Items listed in a dataset
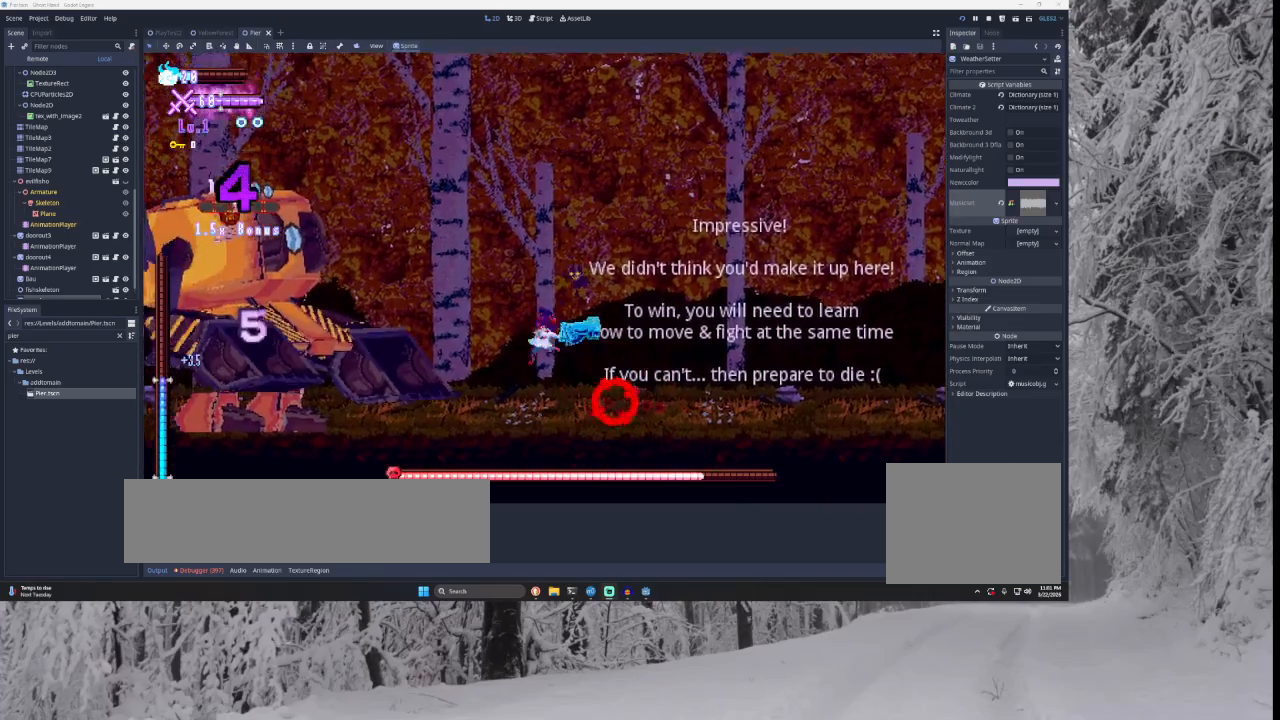
{"buttons": [], "left_stick": "left", "right_stick": "center", "events": [[33, "left_stick", "down-right"], [100, "SQUARE", "up"], [100, "left_stick", "right"], [333, "TRIANGLE", "down"], [333, "left_stick", "left"], [433, "TRIANGLE", "up"]]}
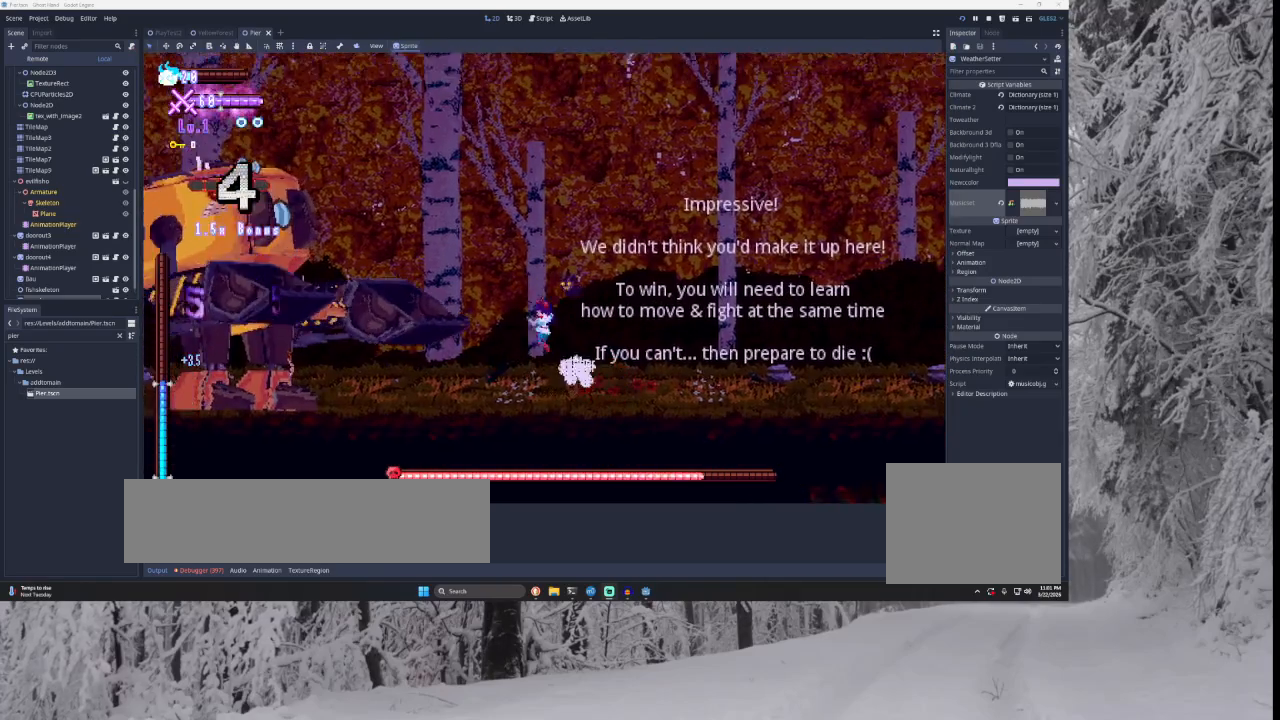
{"buttons": ["TRIANGLE"], "left_stick": "left", "right_stick": "center", "events": [[67, "SQUARE", "down"], [167, "left_stick", "down"], [200, "SQUARE", "up"], [300, "left_stick", "right"], [467, "TRIANGLE", "down"], [467, "left_stick", "left"]]}
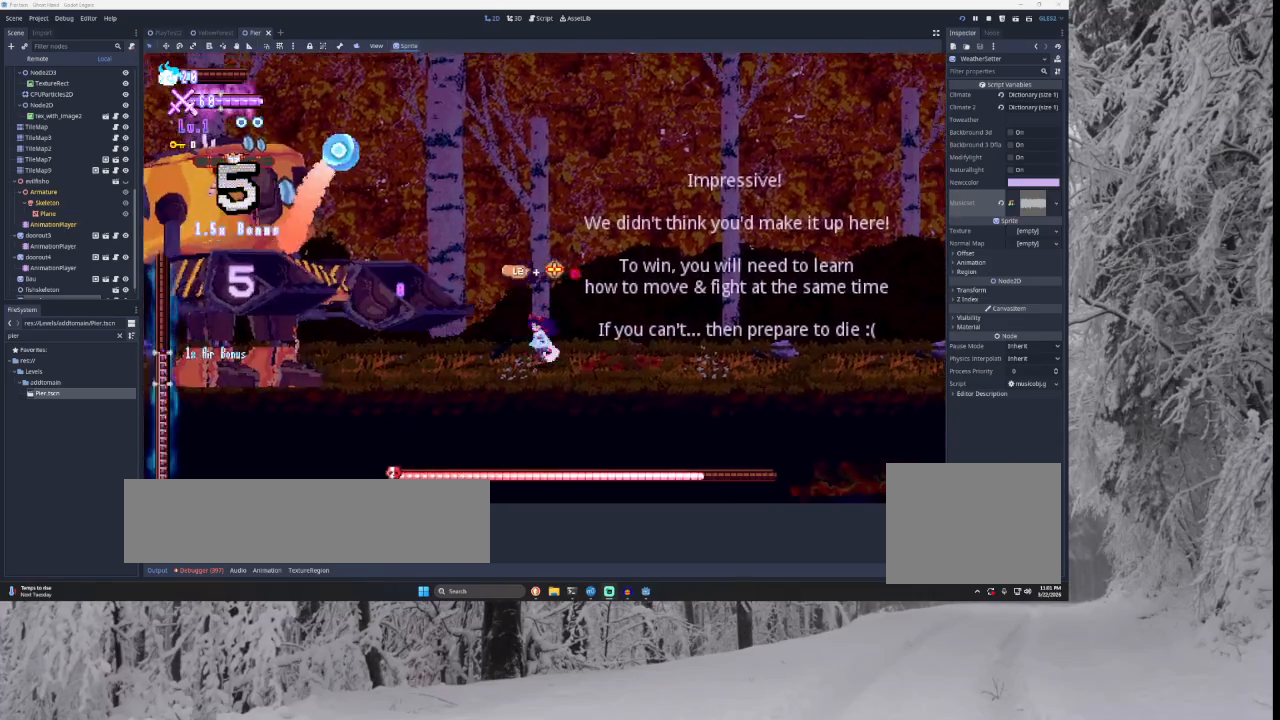
{"buttons": [], "left_stick": "left", "right_stick": "center", "events": [[33, "SQUARE", "down"], [167, "left_stick", "right"], [267, "SQUARE", "up"], [333, "TRIANGLE", "up"], [433, "left_stick", "center"], [500, "left_stick", "left"]]}
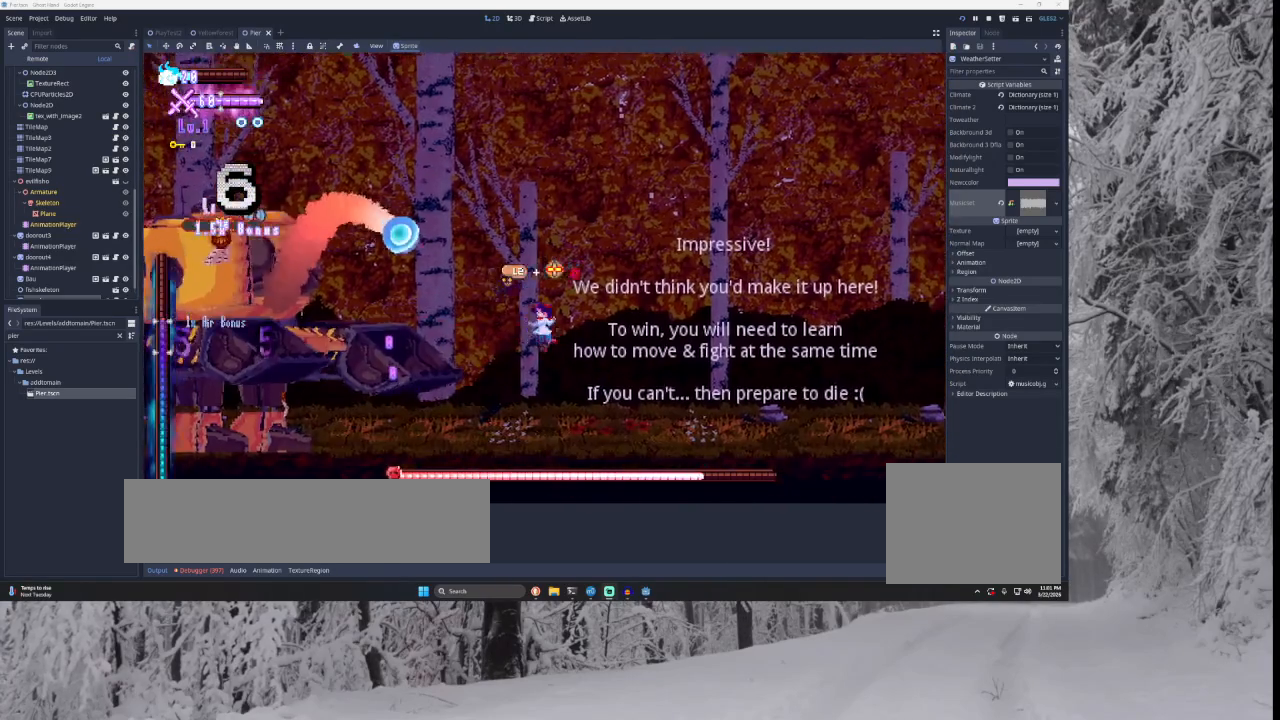
{"buttons": [], "left_stick": "center", "right_stick": "center", "events": [[100, "TRIANGLE", "down"], [300, "R2", "down"], [333, "TRIANGLE", "up"], [333, "left_stick", "center"], [467, "R2", "up"]]}
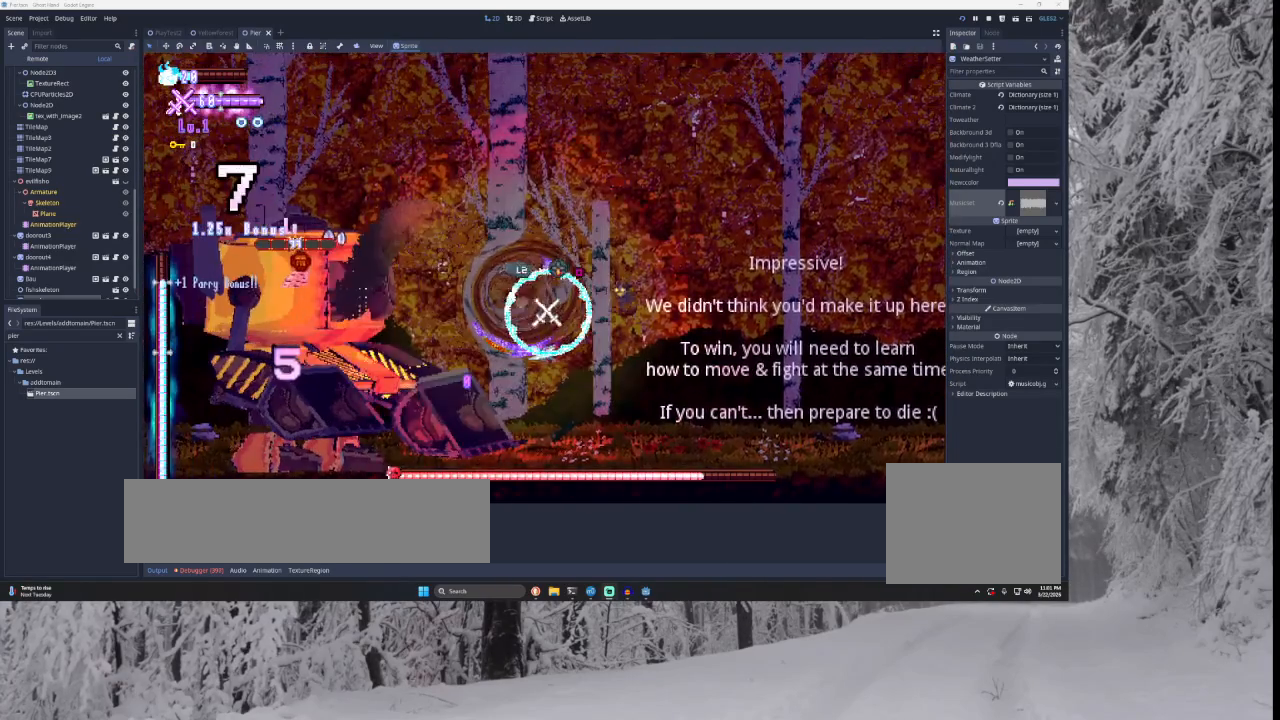
{"buttons": ["TRIANGLE"], "left_stick": "right", "right_stick": "center", "events": [[67, "left_stick", "right"], [467, "TRIANGLE", "down"]]}
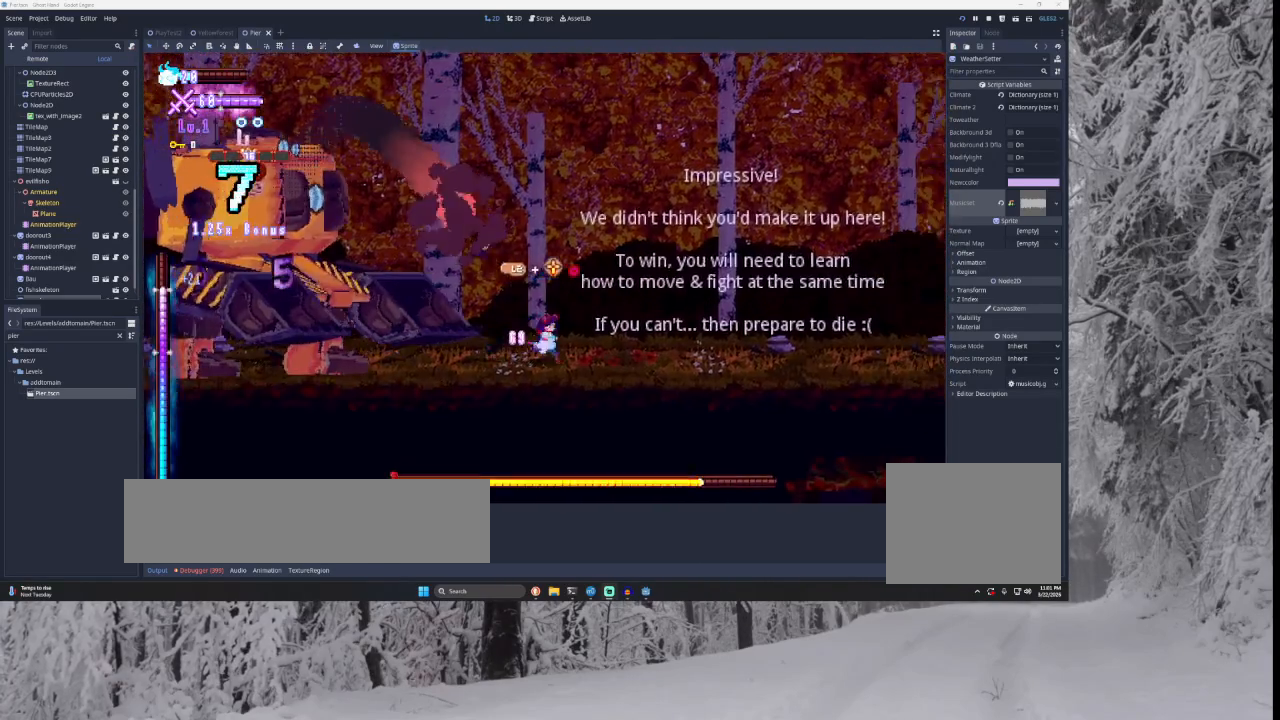
{"buttons": [], "left_stick": "right", "right_stick": "center", "events": [[100, "left_stick", "left"], [133, "TRIANGLE", "up"], [233, "SQUARE", "down"], [233, "left_stick", "right"], [367, "SQUARE", "up"]]}
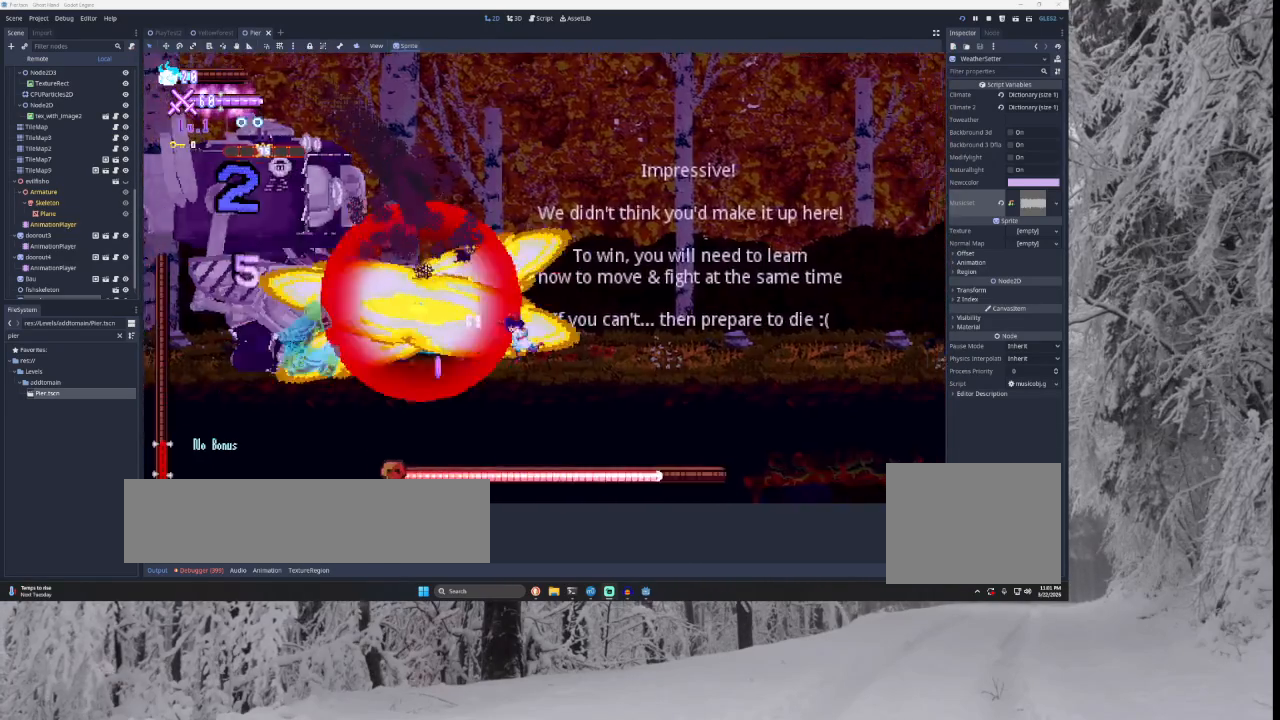
{"buttons": ["SQUARE"], "left_stick": "left", "right_stick": "center", "events": [[167, "TRIANGLE", "down"], [400, "TRIANGLE", "up"], [400, "left_stick", "left"], [467, "SQUARE", "down"]]}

## REQUIREMENT:
Reproduce all of the data exactly; the pictures do not belong in the copy.

## PROBLEM SOLUTION:
{"buttons": [], "left_stick": "left", "right_stick": "center", "events": [[33, "left_stick", "down-right"], [100, "SQUARE", "up"], [100, "left_stick", "right"], [333, "TRIANGLE", "down"], [333, "left_stick", "left"], [433, "TRIANGLE", "up"]]}
{"buttons": ["TRIANGLE"], "left_stick": "left", "right_stick": "center", "events": [[67, "SQUARE", "down"], [167, "left_stick", "down"], [200, "SQUARE", "up"], [300, "left_stick", "right"], [467, "TRIANGLE", "down"], [467, "left_stick", "left"]]}
{"buttons": [], "left_stick": "left", "right_stick": "center", "events": [[33, "SQUARE", "down"], [167, "left_stick", "right"], [267, "SQUARE", "up"], [333, "TRIANGLE", "up"], [433, "left_stick", "center"], [500, "left_stick", "left"]]}
{"buttons": [], "left_stick": "center", "right_stick": "center", "events": [[100, "TRIANGLE", "down"], [300, "R2", "down"], [333, "TRIANGLE", "up"], [333, "left_stick", "center"], [467, "R2", "up"]]}
{"buttons": ["TRIANGLE"], "left_stick": "right", "right_stick": "center", "events": [[67, "left_stick", "right"], [467, "TRIANGLE", "down"]]}
{"buttons": [], "left_stick": "right", "right_stick": "center", "events": [[100, "left_stick", "left"], [133, "TRIANGLE", "up"], [233, "SQUARE", "down"], [233, "left_stick", "right"], [367, "SQUARE", "up"]]}
{"buttons": ["SQUARE"], "left_stick": "left", "right_stick": "center", "events": [[167, "TRIANGLE", "down"], [400, "TRIANGLE", "up"], [400, "left_stick", "left"], [467, "SQUARE", "down"]]}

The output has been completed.